_Exercise goal_:
Only lines holding "Adhes" are needed; copy each of them from the data below.

───── Recorded information

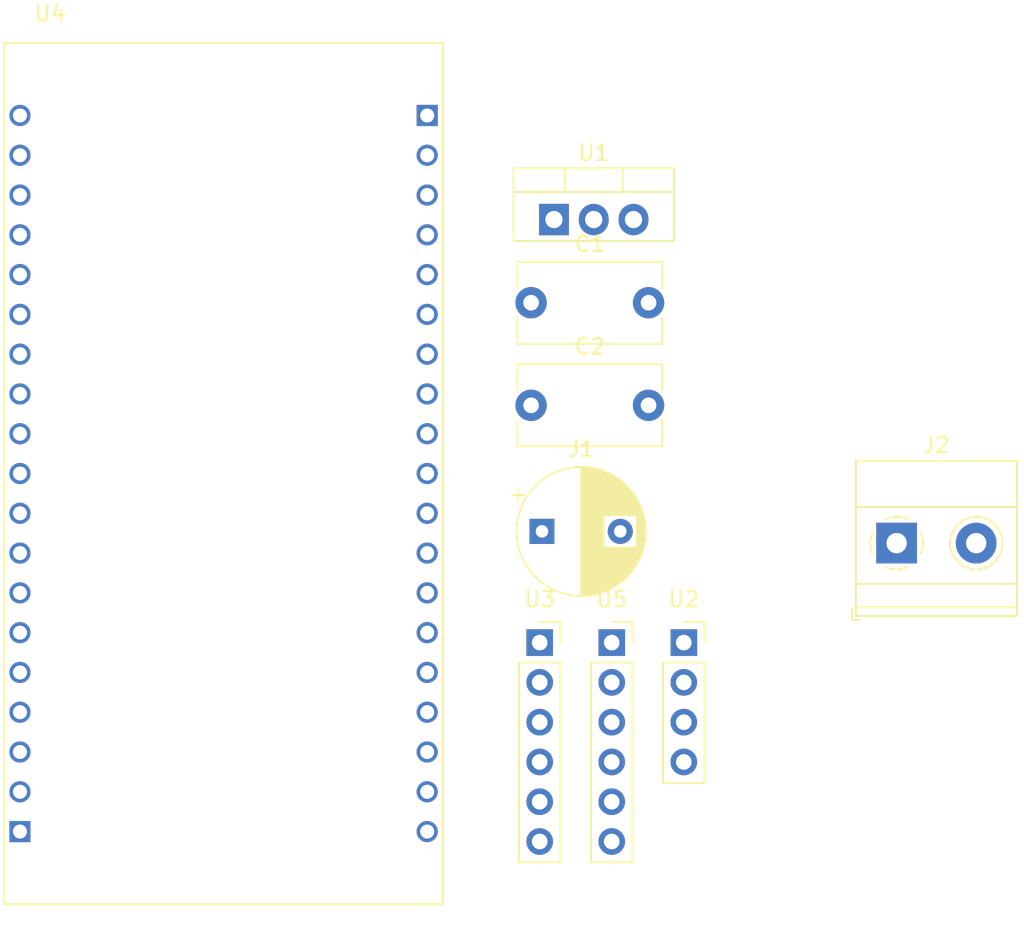
<source format=kicad_pcb>
(kicad_pcb (version 20221018) (generator pcbnew)

  (general
    (thickness 1.6)
  )

  (paper "A4")
  (layers
    (0 "F.Cu" signal)
    (1 "In1.Cu" signal)
    (2 "In2.Cu" signal)
    (31 "B.Cu" signal)
    (32 "B.Adhes" user "B.Adhesive")
    (33 "F.Adhes" user "F.Adhesive")
    (34 "B.Paste" user)
    (35 "F.Paste" user)
    (36 "B.SilkS" user "B.Silkscreen")
    (37 "F.SilkS" user "F.Silkscreen")
    (38 "B.Mask" user)
    (39 "F.Mask" user)
    (40 "Dwgs.User" user "User.Drawings")
    (41 "Cmts.User" user "User.Comments")
    (42 "Eco1.User" user "User.Eco1")
    (43 "Eco2.User" user "User.Eco2")
    (44 "Edge.Cuts" user)
    (45 "Margin" user)
    (46 "B.CrtYd" user "B.Courtyard")
    (47 "F.CrtYd" user "F.Courtyard")
    (48 "B.Fab" user)
    (49 "F.Fab" user)
    (50 "User.1" user)
    (51 "User.2" user)
    (52 "User.3" user)
    (53 "User.4" user)
    (54 "User.5" user)
    (55 "User.6" user)
    (56 "User.7" user)
    (57 "User.8" user)
    (58 "User.9" user)
  )

  (setup
    (stackup
      (layer "F.SilkS" (type "Top Silk Screen"))
      (layer "F.Paste" (type "Top Solder Paste"))
      (layer "F.Mask" (type "Top Solder Mask") (thickness 0.01))
      (layer "F.Cu" (type "copper") (thickness 0.035))
      (layer "dielectric 1" (type "prepreg") (thickness 0.1) (material "FR4") (epsilon_r 4.5) (loss_tangent 0.02))
      (layer "In1.Cu" (type "copper") (thickness 0.035))
      (layer "dielectric 2" (type "core") (thickness 1.24) (material "FR4") (epsilon_r 4.5) (loss_tangent 0.02))
      (layer "In2.Cu" (type "copper") (thickness 0.035))
      (layer "dielectric 3" (type "prepreg") (thickness 0.1) (material "FR4") (epsilon_r 4.5) (loss_tangent 0.02))
      (layer "B.Cu" (type "copper") (thickness 0.035))
      (layer "B.Mask" (type "Bottom Solder Mask") (thickness 0.01))
      (layer "B.Paste" (type "Bottom Solder Paste"))
      (layer "B.SilkS" (type "Bottom Silk Screen"))
      (copper_finish "None")
      (dielectric_constraints no)
    )
    (pad_to_mask_clearance 0)
    (pcbplotparams
      (layerselection 0x00010fc_ffffffff)
      (plot_on_all_layers_selection 0x0000000_00000000)
      (disableapertmacros false)
      (usegerberextensions false)
      (usegerberattributes true)
      (usegerberadvancedattributes true)
      (creategerberjobfile true)
      (dashed_line_dash_ratio 12.000000)
      (dashed_line_gap_ratio 3.000000)
      (svgprecision 4)
      (plotframeref false)
      (viasonmask false)
      (mode 1)
      (useauxorigin false)
      (hpglpennumber 1)
      (hpglpenspeed 20)
      (hpglpendiameter 15.000000)
      (dxfpolygonmode true)
      (dxfimperialunits true)
      (dxfusepcbnewfont true)
      (psnegative false)
      (psa4output false)
      (plotreference true)
      (plotvalue true)
      (plotinvisibletext false)
      (sketchpadsonfab false)
      (subtractmaskfromsilk false)
      (outputformat 1)
      (mirror false)
      (drillshape 1)
      (scaleselection 1)
      (outputdirectory "")
    )
  )

  (net 0 "")
  (net 1 "+12V")
  (net 2 "GND")
  (net 3 "+5V")
  (net 4 "+3V3")
  (net 5 "/CAN_RX")
  (net 6 "/CAN_TX")
  (net 7 "/SCL")
  (net 8 "unconnected-(U3-SQW-Pad5)")
  (net 9 "unconnected-(U3-32K-Pad6)")
  (net 10 "Net-(J2-Pin_1)")
  (net 11 "Net-(J2-Pin_2)")
  (net 12 "/MISO")
  (net 13 "/SCK")
  (net 14 "/MOSI")
  (net 15 "/CS")

  (footprint "Capacitor_THT:C_Disc_D9.0mm_W5.0mm_P7.50mm" (layer "F.Cu") (at 122.076 92.927))

  (footprint "Connector_PinSocket_2.54mm:PinSocket_1x06_P2.54mm_Vertical" (layer "F.Cu") (at 127.226 108.077))

  (footprint "Capacitor_THT:CP_Radial_D8.0mm_P5.00mm" (layer "F.Cu") (at 122.770698 100.977))

  (footprint "Espressif:MODULE_ESP32_NODEMCU" (layer "F.Cu") (at 102.443 97.282))

  (footprint "Package_TO_SOT_THT:TO-220-3_Vertical" (layer "F.Cu") (at 123.536 81.067))

  (footprint "TerminalBlock_Phoenix:TerminalBlock_Phoenix_MKDS-1,5-2-5.08_1x02_P5.08mm_Horizontal" (layer "F.Cu") (at 145.415 101.727))

  (footprint "Capacitor_THT:C_Disc_D9.0mm_W5.0mm_P7.50mm" (layer "F.Cu") (at 122.076 86.377))

  (footprint "Connector_PinSocket_2.54mm:PinSocket_1x06_P2.54mm_Vertical" (layer "F.Cu") (at 122.626 108.077))

  (footprint "Connector_PinSocket_2.54mm:PinSocket_1x04_P2.54mm_Vertical" (layer "F.Cu") (at 131.826 108.077))

)

</source>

──────────

_Your solution_:
    (32 "B.Adhes" user "B.Adhesive")
    (33 "F.Adhes" user "F.Adhesive")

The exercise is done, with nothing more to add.